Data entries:
☆ ☆ ☆ ☆ ☆
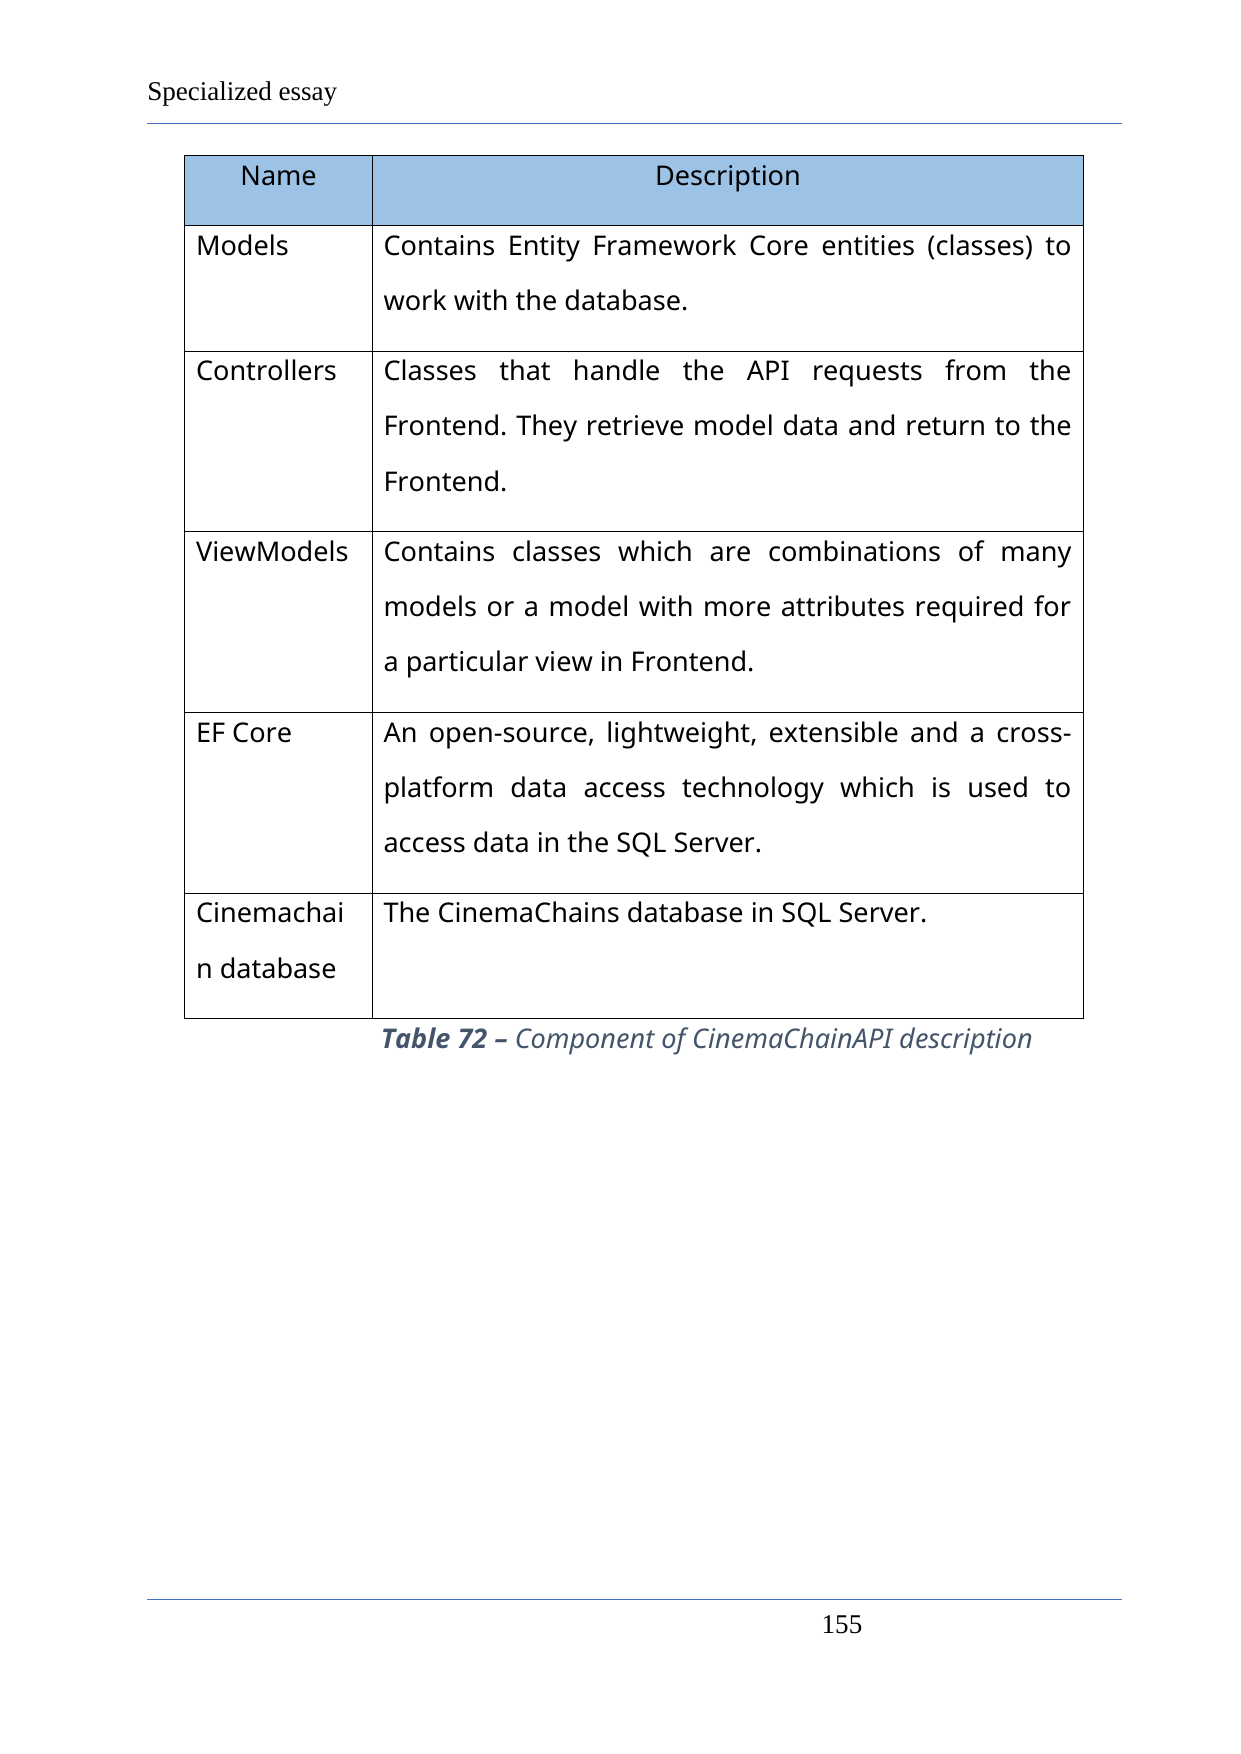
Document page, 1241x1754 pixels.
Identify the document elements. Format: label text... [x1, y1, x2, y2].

table_cell Classes that handle the API requests from the Frontend. They retrieve model data and return to the Frontend. [373, 352, 1083, 531]
table_cell EF Core [185, 713, 372, 893]
table_cell ViewModels [185, 532, 372, 712]
table_cell The CinemaChains database in SQL Server. [373, 894, 1083, 1018]
table_header Name [185, 156, 372, 225]
table_header Description [373, 156, 1083, 225]
table_cell Contains classes which are combinations of many models or a model with more attributes required for a particular view in Frontend. [373, 532, 1083, 712]
table_cell Cinemachain database [185, 894, 372, 1018]
table_cell An open-source, lightweight, extensible and a cross-platform data access technology which is used to access data in the SQL Server. [373, 713, 1083, 893]
table_cell Models [185, 226, 372, 351]
table_cell Contains Entity Framework Core entities (classes) to work with the database. [373, 226, 1083, 351]
text Table 72 – Component of CinemaChainAPI description [295, 1019, 1122, 1056]
table_cell Controllers [185, 352, 372, 531]
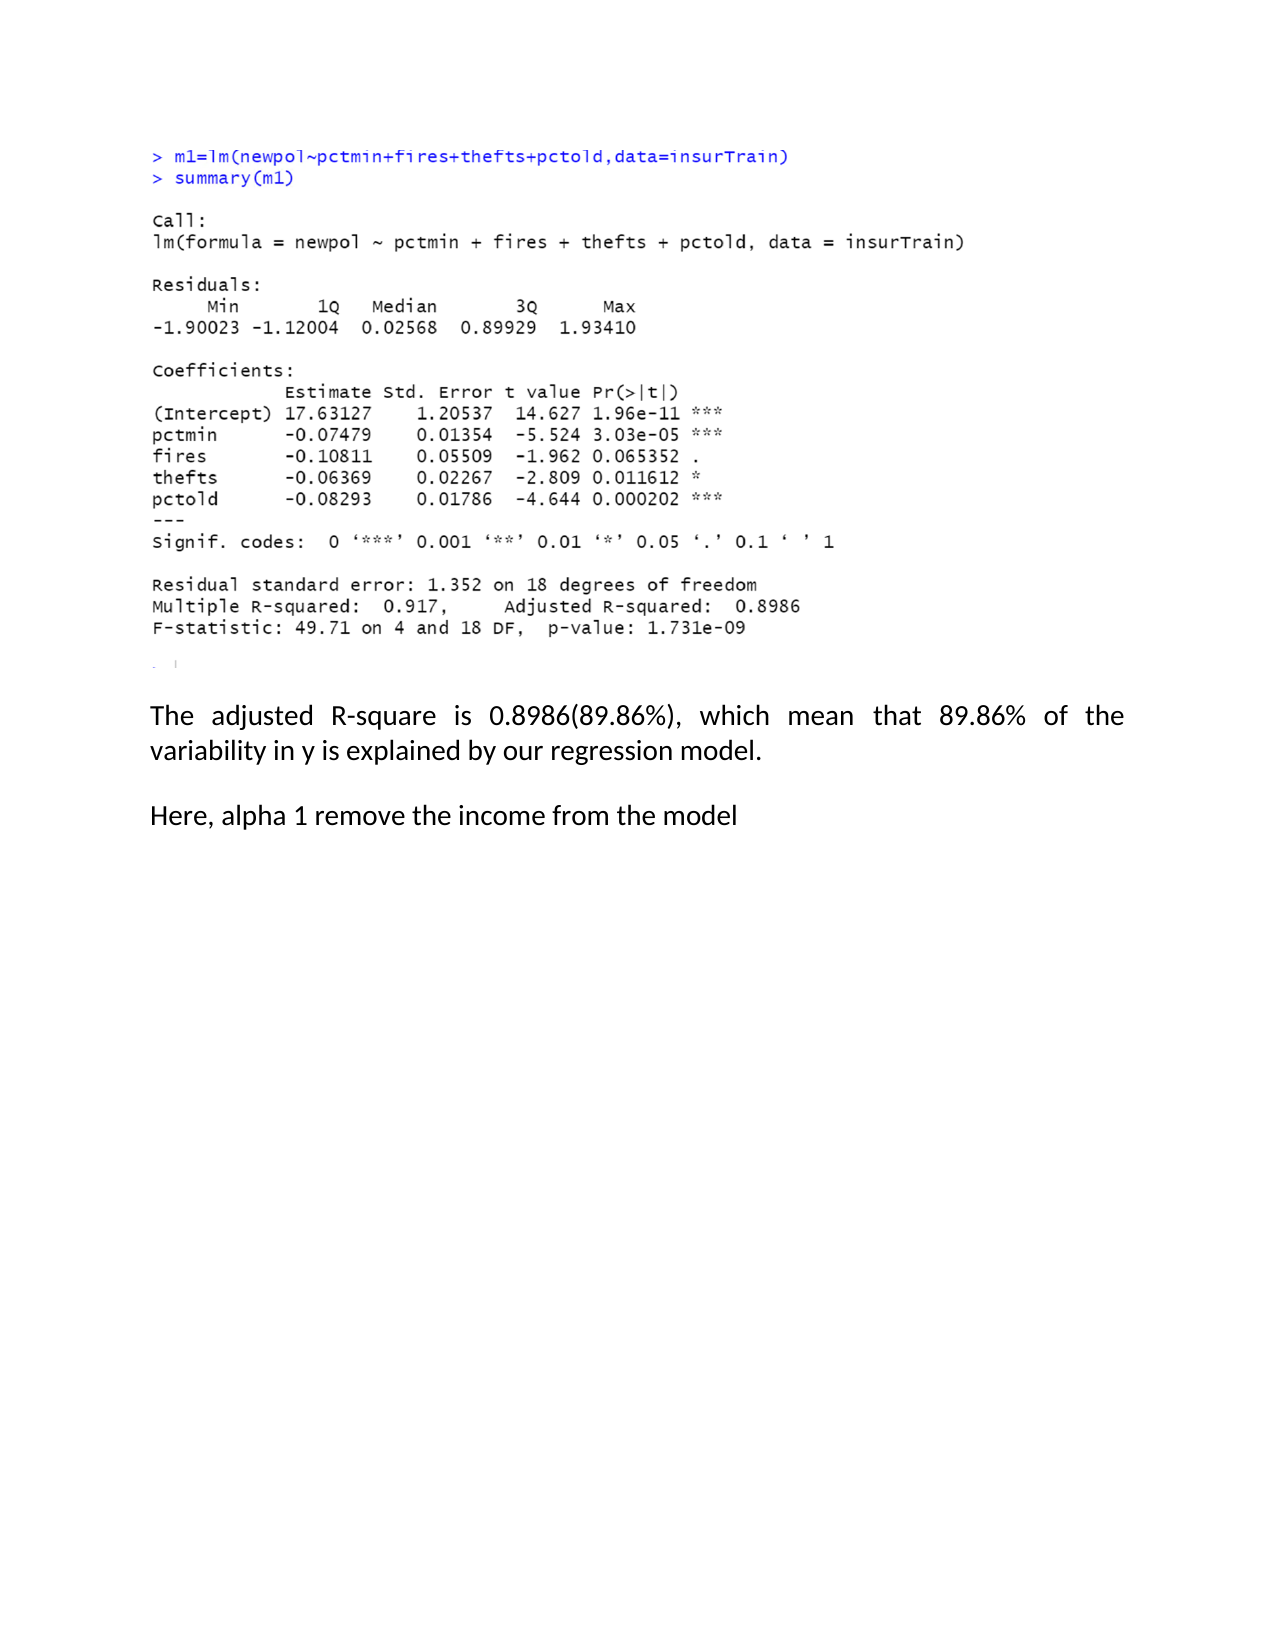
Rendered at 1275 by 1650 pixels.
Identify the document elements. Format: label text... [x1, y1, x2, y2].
☆ ☆ ☆ ☆ ☆
### Exercise goal
Every line of the records that includes the word "pixels" should be gathered.

### Result of this exercise
Document page, 1241x1754 pixels.
Rendered at 1275 by 1650 pixels.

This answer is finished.